SOLD
Origin: English
Period: Early Twentieth Century
Provenance: Unknown
Date: c.1900-10
Height: 3.6 inches
Width: 5.6 inches
The series of twenty blackface postcards of children acting and posing in different settings, postally unused and in good condition with only light creasing. Verso, the cards are all clean and show the standard postcard, communication and address headings.
Showing twenty theatrical ensembles depicting a plethora of scenes from the beach, the courtroom, the zoo, the bedroom, the smoking room, the timber yard, at work, at play, on the road and at sea. Amongst the fourteen children used throughout there is also an anthropomorphic bear present in some scenes, merely adding to the bizarre and off-key feel. One can imagine the organisation and direction levels needed to stage these scenes were quite high, and we know they are English as the street themed cards show road signs for Devon and London.

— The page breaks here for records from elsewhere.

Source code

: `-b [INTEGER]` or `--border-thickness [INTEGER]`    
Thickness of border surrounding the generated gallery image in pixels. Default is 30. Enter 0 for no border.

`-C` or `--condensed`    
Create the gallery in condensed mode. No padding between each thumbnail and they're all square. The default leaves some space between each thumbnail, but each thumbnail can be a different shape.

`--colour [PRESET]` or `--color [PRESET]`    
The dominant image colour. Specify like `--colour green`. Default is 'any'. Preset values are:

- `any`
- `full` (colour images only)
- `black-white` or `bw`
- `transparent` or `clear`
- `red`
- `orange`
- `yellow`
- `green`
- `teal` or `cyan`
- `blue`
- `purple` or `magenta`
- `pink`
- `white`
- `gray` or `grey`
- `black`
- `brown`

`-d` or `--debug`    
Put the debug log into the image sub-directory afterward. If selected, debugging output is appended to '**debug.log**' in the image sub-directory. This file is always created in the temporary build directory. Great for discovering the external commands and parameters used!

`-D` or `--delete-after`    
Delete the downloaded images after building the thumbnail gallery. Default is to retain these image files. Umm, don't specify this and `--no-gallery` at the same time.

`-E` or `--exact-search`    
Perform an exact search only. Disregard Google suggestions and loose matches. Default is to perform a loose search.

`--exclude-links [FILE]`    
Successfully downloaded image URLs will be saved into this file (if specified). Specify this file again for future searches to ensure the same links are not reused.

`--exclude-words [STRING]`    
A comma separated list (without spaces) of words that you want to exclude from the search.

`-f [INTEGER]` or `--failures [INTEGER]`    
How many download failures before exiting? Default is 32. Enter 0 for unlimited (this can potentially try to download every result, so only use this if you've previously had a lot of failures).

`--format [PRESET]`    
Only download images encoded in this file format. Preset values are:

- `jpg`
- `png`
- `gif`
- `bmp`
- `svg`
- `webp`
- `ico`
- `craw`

It is unusual to find a set of these cards still together, especially being English, with more examples found across the pond in the USA. Almost certainly, American producers would have used African Americans, but in England models would have been 'blacked up' to produce these 'humorous' cards. Whilst we find these cards very non 'PC', in the late Victorian and Edwardian periods, and indeed up until the 1920s, this was considered the norm. Now very scarce, this set provides us with a very important, albeit ugly, insight into social history at the turn of the century.
Falling into a very niche area of collecting, and so horribly politically incorrect, this set remains simply fascinating and proves a scarce find just one hundred years on from their conception.